Design files in plain text:
+++++

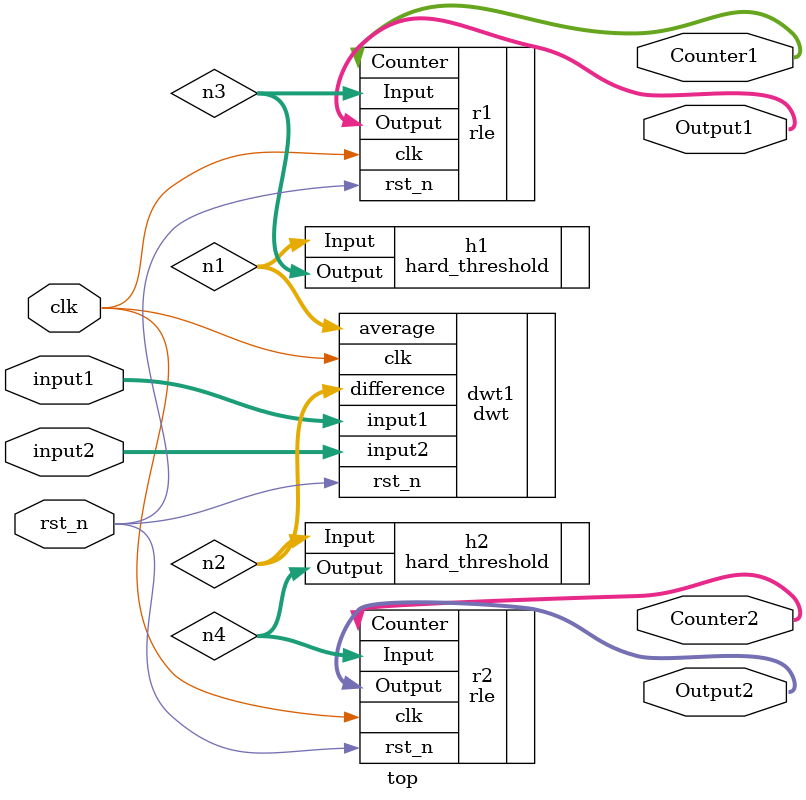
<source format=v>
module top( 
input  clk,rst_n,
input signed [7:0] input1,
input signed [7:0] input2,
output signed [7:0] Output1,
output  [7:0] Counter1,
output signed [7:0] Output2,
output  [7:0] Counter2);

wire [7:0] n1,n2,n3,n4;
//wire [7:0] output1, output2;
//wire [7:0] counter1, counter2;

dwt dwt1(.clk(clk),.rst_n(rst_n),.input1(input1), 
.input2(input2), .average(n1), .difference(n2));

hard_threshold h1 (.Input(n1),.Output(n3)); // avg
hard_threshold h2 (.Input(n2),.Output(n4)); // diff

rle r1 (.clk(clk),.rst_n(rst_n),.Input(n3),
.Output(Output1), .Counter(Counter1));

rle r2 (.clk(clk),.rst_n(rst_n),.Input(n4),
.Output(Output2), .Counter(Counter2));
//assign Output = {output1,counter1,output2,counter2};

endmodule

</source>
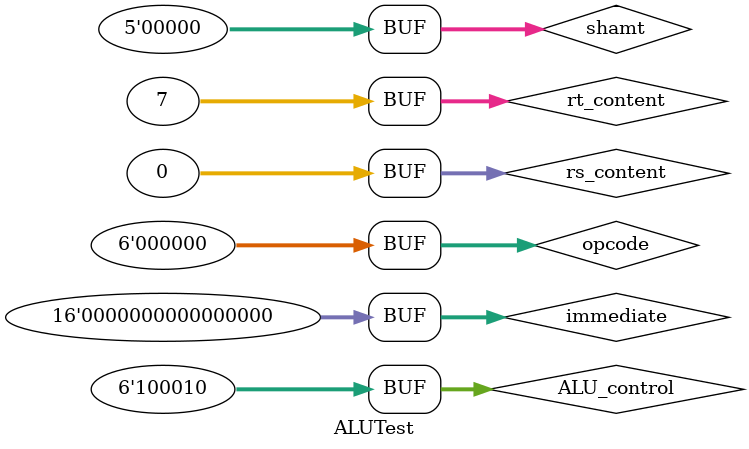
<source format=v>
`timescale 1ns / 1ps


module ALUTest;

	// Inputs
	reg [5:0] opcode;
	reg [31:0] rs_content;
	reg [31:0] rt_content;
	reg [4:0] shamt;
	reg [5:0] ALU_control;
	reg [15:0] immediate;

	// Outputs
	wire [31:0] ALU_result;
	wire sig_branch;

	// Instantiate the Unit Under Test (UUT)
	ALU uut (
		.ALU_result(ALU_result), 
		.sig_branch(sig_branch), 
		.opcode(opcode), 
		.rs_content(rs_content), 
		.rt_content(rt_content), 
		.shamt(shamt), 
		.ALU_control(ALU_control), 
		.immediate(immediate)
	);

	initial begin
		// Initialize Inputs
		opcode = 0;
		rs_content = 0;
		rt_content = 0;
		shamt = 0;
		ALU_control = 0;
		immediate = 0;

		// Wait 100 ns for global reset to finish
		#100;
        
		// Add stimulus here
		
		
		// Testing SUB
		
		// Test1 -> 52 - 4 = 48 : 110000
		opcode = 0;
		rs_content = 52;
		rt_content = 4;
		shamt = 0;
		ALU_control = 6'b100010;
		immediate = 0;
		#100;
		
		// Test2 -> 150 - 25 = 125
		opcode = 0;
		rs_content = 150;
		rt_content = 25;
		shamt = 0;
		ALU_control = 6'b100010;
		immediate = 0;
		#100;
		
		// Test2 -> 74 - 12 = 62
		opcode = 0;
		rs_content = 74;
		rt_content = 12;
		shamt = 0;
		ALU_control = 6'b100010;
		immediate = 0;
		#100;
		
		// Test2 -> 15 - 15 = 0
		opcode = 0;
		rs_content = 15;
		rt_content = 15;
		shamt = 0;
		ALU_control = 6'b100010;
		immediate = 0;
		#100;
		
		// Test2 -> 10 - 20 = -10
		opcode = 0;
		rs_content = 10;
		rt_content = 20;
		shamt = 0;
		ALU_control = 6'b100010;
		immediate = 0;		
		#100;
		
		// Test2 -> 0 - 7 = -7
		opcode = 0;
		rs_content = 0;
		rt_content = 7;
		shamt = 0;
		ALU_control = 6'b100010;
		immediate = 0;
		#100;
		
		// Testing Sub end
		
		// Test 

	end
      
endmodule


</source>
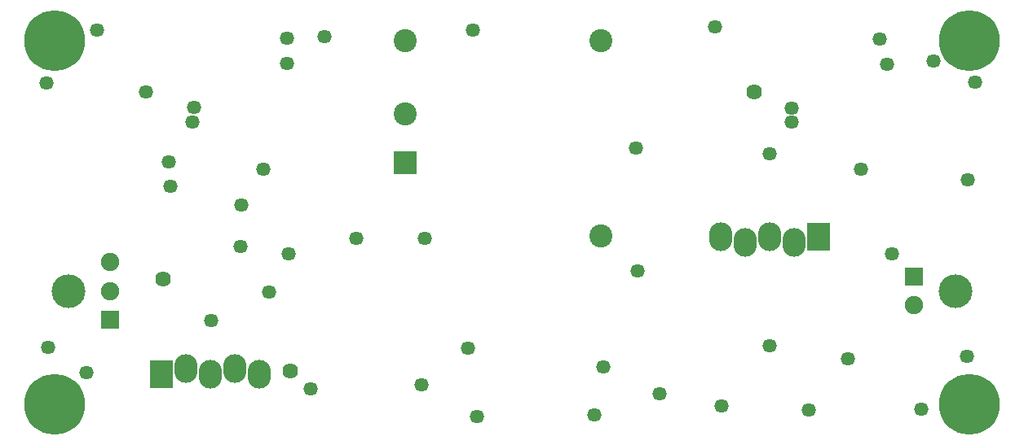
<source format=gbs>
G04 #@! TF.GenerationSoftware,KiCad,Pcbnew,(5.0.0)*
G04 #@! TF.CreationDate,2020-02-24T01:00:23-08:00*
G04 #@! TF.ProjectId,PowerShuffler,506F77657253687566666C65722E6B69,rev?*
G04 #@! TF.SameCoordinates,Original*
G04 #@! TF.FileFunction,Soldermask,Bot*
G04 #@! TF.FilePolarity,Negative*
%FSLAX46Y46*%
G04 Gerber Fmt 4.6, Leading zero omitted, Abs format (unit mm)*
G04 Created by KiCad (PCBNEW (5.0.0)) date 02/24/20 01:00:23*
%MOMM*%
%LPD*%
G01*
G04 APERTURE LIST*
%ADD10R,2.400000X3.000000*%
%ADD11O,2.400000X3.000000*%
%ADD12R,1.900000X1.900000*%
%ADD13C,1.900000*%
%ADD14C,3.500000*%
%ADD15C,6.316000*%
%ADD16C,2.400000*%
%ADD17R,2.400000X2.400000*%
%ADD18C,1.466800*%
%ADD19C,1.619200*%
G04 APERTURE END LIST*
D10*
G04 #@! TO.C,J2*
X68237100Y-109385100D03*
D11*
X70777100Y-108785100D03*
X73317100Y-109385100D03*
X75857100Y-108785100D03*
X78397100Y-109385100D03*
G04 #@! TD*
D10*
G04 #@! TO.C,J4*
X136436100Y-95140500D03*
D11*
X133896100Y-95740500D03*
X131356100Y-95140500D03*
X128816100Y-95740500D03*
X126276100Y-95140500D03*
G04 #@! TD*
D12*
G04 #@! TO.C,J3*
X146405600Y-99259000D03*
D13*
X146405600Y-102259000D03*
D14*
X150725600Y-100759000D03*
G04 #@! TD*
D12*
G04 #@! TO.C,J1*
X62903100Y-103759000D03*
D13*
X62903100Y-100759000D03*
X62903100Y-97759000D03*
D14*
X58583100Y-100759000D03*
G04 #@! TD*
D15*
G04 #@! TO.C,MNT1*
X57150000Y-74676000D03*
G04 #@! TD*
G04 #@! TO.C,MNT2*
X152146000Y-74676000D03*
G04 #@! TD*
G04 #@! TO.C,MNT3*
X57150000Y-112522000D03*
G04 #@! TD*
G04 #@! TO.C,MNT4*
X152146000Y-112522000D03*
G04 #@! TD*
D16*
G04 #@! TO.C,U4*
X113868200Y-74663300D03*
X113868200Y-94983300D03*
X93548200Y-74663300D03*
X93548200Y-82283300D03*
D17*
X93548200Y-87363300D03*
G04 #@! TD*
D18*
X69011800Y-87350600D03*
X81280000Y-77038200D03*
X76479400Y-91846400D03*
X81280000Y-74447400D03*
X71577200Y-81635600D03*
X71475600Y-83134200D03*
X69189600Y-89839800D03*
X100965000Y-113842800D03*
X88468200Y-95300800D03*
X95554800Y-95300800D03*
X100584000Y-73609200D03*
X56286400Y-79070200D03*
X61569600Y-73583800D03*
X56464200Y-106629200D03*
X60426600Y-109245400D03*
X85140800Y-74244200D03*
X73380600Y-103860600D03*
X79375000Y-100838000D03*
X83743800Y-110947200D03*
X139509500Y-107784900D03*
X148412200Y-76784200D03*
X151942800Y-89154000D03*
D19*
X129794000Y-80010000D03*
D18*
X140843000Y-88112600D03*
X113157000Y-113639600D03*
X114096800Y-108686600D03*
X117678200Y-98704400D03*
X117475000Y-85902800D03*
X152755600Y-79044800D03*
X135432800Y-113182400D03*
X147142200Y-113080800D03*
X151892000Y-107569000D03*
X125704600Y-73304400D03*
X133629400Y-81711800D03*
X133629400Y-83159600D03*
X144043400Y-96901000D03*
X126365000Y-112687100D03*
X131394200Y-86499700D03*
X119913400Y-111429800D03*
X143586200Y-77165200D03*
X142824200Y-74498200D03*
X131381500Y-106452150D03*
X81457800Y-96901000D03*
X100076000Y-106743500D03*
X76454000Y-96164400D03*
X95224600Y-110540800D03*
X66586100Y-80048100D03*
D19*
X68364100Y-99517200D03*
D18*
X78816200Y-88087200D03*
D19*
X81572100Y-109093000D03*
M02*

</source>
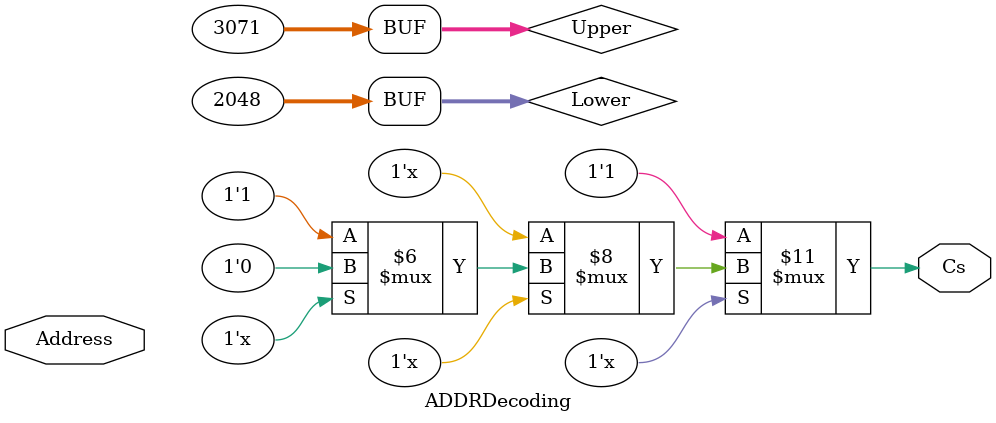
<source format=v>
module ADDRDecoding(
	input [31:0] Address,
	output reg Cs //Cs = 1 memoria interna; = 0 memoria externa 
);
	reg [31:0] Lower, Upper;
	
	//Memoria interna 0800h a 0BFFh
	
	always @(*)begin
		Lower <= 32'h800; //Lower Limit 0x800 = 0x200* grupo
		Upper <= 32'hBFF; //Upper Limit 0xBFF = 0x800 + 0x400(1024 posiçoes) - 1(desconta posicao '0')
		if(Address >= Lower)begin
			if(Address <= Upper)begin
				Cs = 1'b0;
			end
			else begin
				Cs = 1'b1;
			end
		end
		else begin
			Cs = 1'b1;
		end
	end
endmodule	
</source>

+++++

__Problem to solve__
Lines from the one above containing "rt_content = 15;" down to the one containing "G04 #@! TO.C,MNT1*" should be transcribed exactly, with both ends kept and no pictures.

__Task result__
		rt_content = 15;
		shamt = 0;
		ALU_control = 6'b100010;
		immediate = 0;
		#100;
		
		// Test2 -> 10 - 20 = -10
		opcode = 0;
		rs_content = 10;
		rt_content = 20;
		shamt = 0;
		ALU_control = 6'b100010;
		immediate = 0;		
		#100;
		
		// Test2 -> 0 - 7 = -7
		opcode = 0;
		rs_content = 0;
		rt_content = 7;
		shamt = 0;
		ALU_control = 6'b100010;
		immediate = 0;
		#100;
		
		// Testing Sub end
		
		// Test 

	end
      
endmodule


</source>
<source format=gbs>
G04 #@! TF.GenerationSoftware,KiCad,Pcbnew,(5.0.0)*
G04 #@! TF.CreationDate,2020-02-24T01:00:23-08:00*
G04 #@! TF.ProjectId,PowerShuffler,506F77657253687566666C65722E6B69,rev?*
G04 #@! TF.SameCoordinates,Original*
G04 #@! TF.FileFunction,Soldermask,Bot*
G04 #@! TF.FilePolarity,Negative*
%FSLAX46Y46*%
G04 Gerber Fmt 4.6, Leading zero omitted, Abs format (unit mm)*
G04 Created by KiCad (PCBNEW (5.0.0)) date 02/24/20 01:00:23*
%MOMM*%
%LPD*%
G01*
G04 APERTURE LIST*
%ADD10R,2.400000X3.000000*%
%ADD11O,2.400000X3.000000*%
%ADD12R,1.900000X1.900000*%
%ADD13C,1.900000*%
%ADD14C,3.500000*%
%ADD15C,6.316000*%
%ADD16C,2.400000*%
%ADD17R,2.400000X2.400000*%
%ADD18C,1.466800*%
%ADD19C,1.619200*%
G04 APERTURE END LIST*
D10*
G04 #@! TO.C,J2*
X68237100Y-109385100D03*
D11*
X70777100Y-108785100D03*
X73317100Y-109385100D03*
X75857100Y-108785100D03*
X78397100Y-109385100D03*
G04 #@! TD*
D10*
G04 #@! TO.C,J4*
X136436100Y-95140500D03*
D11*
X133896100Y-95740500D03*
X131356100Y-95140500D03*
X128816100Y-95740500D03*
X126276100Y-95140500D03*
G04 #@! TD*
D12*
G04 #@! TO.C,J3*
X146405600Y-99259000D03*
D13*
X146405600Y-102259000D03*
D14*
X150725600Y-100759000D03*
G04 #@! TD*
D12*
G04 #@! TO.C,J1*
X62903100Y-103759000D03*
D13*
X62903100Y-100759000D03*
X62903100Y-97759000D03*
D14*
X58583100Y-100759000D03*
G04 #@! TD*
D15*
G04 #@! TO.C,MNT1*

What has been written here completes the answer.